1 Well, to be honest, not all those epigraphed assertions about grammar are irrefutable. Take a second look at Ong, for example. . . .


2 All three terms are too large to lend themselves to stable definition, but Ann George defines critical pedagogy according to its concerns with empowerment, engaging students in cultural critique, and making change (92). Writing in the same volume, Diana George and John Trimbur say that cultural studies strives to "articulat[e] a notion of culture to replace the cultivation of sensibility implied in the high/low binaries of literary studies and mass culture critiques, on the one hand, and the reductionist sense of culture as an epiphenomenal superstructure of the economic base in mechanical Marxism, on the other" (73). Pedagogies of civic participation take a wide variety of potentially conflicting forms. When the College Board links English instruction and democracy, it aims to develop students' critical thinking skills so that they can participate in civic life (see National Commission), and Olivia Smith reports that nineteenth-century Sunday schools taught literacy so that the poor could read their Bibles and thus be good (i.e., orderly and obedient) citizens (Smith 12-13). Along those lines, Higher Levels, a widely adopted early-twentieth-century composition textbook, includes an assignment for a five-paragraph theme on the etiquette of men's opening doors for women (see Walker et alia). In most composition and rhetoric scholarship today, though, civic participation pedagogy is closely aligned with critical pedagogy. Interestingly, Ellen Cushman argues that a pedagogy of civic participation successfully addresses the shortcomings of critical pedagogy, which she deems too passive, and cultural studies, which she deems too judgmental.
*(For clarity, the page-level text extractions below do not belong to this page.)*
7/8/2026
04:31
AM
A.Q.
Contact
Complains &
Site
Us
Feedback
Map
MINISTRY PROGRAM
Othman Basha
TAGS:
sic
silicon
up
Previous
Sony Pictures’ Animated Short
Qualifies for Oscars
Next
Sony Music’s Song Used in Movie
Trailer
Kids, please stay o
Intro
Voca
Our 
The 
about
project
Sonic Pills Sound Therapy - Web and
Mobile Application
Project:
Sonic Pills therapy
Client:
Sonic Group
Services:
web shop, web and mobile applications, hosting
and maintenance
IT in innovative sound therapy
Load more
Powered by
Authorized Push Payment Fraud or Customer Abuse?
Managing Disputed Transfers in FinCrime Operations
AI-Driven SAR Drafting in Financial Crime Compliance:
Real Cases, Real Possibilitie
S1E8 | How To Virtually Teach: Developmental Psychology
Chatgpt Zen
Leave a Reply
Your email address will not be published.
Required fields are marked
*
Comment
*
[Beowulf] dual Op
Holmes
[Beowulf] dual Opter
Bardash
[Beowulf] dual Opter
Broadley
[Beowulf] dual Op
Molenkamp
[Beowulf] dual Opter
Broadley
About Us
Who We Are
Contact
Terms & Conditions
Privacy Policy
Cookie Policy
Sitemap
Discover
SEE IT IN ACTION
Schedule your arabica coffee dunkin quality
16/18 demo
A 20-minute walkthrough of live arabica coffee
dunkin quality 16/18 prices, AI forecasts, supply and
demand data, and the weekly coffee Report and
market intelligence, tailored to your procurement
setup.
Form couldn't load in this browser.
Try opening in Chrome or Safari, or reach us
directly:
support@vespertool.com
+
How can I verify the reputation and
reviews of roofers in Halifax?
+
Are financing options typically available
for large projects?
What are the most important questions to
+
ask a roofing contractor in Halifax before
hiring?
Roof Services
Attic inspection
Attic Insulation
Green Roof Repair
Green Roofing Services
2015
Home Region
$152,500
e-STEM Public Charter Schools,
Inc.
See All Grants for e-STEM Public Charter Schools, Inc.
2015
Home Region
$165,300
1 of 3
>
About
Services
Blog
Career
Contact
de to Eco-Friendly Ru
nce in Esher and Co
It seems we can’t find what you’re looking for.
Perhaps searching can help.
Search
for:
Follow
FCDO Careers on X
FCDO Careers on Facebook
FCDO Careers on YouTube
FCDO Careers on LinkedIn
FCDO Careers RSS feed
3 For an overview of critical pedagogies, see George.


4 Pierre Bourdieu follows this argument in some detail, categorizing grammatical knowledge as a form of taste and explaining that taste is neither natural nor derived solely from direct instruction. Taste, he says, results from the combined influences of education and social background.


5 Keith Rhodes' personal testimony demonstrates how remarkable and rare these successes are:


6 Applying Antonio Gramsci's theories of language and hegemony to the situation of English language standards, Tony Crowley explains that Gramsci saw language not only as a participant in "the formation of cultural hegemony" but also as a "blueprint for it" (Tony Crowley 42).